Final Count: FinReg Orders 68 New Studies
CNN has done the hard work of parsing the Dodd-Frank financial regulatory reform bill, and has found that the final version calls for a whopping 68 studies — more than twice the number of previous estimates.
“„Instead of toughening up ethical and marketing standards for financial planners, Congress studies the issue in the financial overhaul bill. Instead of making it easier to sue lawyers, accountants and bankers who help commit securities fraud, Congress studies the issue. The bill also studies, among other things: short selling, reverse mortgages, improved insurance regulation, private student loans, oversight of carbon markets and the “feasibility of requiring use of standardized algorithmic descriptions for financial derivatives.”

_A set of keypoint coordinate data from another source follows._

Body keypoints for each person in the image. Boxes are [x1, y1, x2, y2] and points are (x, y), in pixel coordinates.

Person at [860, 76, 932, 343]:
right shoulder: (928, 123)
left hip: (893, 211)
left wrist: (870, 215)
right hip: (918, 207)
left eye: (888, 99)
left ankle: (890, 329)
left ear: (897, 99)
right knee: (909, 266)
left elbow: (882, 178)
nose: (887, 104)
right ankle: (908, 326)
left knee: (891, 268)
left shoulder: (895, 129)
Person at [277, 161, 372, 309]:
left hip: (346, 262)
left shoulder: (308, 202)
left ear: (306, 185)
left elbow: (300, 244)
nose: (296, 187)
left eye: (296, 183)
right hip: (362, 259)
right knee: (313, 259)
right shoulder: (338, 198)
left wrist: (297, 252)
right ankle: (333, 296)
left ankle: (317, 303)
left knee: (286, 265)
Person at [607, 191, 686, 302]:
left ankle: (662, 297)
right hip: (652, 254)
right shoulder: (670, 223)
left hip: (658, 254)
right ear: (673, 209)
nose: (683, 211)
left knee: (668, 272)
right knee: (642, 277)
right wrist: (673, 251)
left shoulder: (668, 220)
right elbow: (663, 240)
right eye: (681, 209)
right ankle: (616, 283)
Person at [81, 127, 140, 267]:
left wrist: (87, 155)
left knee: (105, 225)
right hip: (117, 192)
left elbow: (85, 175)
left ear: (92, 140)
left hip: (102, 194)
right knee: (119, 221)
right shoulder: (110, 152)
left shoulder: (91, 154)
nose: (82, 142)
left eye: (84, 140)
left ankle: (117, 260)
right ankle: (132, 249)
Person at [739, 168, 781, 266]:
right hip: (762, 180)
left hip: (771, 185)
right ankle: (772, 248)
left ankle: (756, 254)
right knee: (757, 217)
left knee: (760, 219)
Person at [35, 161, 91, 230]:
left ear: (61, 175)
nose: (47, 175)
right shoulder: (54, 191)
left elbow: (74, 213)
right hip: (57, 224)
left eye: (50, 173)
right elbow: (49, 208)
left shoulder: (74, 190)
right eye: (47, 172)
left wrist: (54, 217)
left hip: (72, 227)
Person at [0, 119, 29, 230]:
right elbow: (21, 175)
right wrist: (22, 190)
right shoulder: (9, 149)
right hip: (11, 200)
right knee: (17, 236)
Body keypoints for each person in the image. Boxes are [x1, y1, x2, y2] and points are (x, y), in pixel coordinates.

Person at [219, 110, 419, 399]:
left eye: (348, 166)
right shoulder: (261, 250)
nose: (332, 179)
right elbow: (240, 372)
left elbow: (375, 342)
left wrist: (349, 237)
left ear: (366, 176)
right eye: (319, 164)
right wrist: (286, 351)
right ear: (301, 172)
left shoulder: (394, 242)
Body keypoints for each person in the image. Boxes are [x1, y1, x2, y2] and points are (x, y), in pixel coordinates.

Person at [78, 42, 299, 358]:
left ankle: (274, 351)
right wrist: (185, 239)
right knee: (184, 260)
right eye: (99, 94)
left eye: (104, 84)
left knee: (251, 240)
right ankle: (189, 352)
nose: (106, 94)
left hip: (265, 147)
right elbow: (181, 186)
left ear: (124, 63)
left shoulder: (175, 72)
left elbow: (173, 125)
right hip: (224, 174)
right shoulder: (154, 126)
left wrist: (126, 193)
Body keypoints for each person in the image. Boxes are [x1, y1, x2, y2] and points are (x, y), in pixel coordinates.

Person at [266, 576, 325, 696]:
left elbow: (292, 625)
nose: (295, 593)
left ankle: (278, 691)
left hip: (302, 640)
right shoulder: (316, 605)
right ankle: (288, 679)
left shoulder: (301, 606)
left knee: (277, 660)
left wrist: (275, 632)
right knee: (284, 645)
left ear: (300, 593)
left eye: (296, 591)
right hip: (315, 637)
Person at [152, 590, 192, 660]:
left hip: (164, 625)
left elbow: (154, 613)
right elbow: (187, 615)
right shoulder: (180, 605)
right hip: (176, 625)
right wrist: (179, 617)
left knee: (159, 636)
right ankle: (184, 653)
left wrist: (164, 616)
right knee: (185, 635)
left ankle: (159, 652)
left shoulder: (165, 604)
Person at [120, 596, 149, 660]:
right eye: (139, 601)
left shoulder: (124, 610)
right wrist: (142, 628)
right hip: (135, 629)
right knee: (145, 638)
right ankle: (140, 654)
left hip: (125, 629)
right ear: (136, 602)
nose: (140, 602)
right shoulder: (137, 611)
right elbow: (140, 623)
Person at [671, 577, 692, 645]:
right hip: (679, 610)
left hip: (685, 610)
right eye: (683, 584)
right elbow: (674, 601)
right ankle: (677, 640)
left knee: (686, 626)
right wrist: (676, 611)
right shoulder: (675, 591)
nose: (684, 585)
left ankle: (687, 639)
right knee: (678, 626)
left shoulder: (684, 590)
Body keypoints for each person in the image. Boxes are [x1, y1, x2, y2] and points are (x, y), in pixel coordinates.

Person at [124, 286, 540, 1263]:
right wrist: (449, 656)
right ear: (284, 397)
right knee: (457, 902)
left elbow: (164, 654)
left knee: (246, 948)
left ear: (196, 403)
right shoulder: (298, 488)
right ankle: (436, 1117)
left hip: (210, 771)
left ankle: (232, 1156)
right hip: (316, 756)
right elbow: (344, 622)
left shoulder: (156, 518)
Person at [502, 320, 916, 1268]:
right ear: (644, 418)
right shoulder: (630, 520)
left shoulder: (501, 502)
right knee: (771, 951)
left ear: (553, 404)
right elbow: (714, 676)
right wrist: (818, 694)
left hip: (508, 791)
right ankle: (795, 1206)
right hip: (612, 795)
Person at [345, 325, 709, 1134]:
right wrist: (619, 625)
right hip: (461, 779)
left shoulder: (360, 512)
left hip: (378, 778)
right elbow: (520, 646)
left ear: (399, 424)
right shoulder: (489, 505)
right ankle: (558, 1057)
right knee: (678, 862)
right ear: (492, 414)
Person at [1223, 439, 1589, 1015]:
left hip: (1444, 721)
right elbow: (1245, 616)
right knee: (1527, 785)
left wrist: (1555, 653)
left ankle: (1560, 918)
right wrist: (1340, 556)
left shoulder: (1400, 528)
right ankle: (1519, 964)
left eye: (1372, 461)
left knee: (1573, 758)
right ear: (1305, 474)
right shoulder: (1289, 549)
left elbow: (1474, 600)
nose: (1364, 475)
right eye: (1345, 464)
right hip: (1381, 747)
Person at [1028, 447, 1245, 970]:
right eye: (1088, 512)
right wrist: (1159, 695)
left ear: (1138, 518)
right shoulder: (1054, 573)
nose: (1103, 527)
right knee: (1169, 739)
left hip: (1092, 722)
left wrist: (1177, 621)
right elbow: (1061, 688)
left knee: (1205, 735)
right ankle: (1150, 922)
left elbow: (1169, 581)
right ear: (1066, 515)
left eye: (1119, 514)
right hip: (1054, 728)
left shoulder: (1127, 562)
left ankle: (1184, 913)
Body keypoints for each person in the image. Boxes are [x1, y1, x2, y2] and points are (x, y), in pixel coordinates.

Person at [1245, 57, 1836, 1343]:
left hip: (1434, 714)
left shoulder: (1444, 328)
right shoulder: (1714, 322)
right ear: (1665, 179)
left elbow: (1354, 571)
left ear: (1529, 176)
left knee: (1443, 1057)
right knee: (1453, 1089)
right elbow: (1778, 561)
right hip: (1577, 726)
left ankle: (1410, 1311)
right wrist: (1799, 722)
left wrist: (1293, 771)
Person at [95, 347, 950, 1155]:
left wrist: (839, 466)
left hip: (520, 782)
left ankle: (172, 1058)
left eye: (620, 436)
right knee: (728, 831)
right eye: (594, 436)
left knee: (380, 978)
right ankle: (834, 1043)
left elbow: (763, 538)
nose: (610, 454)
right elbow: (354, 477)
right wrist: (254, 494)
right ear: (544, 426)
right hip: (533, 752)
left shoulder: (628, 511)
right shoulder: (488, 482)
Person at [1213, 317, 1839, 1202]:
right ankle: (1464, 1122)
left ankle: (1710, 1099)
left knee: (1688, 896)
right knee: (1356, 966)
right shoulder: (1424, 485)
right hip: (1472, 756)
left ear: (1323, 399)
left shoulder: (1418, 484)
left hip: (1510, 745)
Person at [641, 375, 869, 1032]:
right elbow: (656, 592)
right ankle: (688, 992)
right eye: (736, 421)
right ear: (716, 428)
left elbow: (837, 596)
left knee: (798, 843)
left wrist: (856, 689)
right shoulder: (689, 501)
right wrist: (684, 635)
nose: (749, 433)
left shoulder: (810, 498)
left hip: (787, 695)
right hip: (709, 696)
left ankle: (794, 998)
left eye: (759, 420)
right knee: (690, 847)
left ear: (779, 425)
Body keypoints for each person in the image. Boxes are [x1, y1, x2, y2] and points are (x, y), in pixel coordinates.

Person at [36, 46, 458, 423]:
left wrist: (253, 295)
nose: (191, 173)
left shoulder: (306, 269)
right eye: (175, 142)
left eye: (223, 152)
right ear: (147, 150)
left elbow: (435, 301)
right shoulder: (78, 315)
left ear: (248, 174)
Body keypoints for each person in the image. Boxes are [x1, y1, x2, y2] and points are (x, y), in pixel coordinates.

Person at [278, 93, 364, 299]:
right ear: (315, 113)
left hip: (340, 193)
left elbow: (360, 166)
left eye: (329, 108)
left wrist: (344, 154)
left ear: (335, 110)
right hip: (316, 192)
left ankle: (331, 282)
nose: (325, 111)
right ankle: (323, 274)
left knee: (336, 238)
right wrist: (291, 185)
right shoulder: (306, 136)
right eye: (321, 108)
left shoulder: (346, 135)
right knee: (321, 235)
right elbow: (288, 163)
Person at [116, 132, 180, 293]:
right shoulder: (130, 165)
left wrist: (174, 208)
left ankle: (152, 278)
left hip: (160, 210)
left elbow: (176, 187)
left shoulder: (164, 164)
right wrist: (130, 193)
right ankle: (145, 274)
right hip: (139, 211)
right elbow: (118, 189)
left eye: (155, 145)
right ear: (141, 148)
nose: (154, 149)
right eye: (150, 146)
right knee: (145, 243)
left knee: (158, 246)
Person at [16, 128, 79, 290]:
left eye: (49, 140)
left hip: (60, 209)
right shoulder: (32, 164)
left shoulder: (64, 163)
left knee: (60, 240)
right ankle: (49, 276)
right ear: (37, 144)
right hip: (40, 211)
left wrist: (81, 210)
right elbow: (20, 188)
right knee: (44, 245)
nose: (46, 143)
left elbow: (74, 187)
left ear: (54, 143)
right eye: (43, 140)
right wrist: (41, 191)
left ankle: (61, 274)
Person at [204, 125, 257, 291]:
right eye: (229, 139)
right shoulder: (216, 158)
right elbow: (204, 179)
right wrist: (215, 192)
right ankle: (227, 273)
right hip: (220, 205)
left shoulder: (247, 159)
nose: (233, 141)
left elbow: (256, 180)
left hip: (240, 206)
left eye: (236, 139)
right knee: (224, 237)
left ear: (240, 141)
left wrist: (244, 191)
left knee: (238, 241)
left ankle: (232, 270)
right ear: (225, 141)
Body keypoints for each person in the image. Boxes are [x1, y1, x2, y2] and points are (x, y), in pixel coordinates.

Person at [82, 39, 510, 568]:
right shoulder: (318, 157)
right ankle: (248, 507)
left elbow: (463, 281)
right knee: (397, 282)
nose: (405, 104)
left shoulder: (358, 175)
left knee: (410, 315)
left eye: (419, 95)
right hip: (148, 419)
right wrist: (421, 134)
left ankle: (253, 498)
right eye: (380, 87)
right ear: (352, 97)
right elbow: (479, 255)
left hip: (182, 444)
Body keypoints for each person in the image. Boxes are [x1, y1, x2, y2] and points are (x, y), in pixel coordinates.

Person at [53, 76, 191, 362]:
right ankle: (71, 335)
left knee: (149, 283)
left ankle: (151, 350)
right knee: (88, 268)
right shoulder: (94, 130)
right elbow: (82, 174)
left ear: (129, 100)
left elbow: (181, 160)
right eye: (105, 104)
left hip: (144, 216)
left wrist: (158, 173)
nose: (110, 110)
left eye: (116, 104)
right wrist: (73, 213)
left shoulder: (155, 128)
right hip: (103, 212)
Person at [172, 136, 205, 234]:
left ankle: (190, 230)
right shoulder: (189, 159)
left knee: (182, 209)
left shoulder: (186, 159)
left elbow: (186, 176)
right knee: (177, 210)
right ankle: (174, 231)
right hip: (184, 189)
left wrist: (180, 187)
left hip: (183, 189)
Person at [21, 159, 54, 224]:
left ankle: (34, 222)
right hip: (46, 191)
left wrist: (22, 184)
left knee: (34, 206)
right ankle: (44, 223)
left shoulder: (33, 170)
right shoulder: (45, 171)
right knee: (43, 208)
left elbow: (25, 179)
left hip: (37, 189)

In many cases, the government-mandated studies make sense: Washington wants to analyze exotic financial instruments before regulating them, which is certainly better than Washington rushing a loophole-addled or half-baked provision into the bill. In the case of Fannie Mae and Freddie Mac, too, the government has little incentive to act quickly given the complexity of the regulatory challenge and the tenuous stability of the enormous housing market. But the CNN article gets at why in many cases the studies are problematic: The bill includes them because lobbyists managed to kill hard-and-fast regulations. And ordering a study gives lobbyists and businesses more opportunities to wear down legislators and regulators.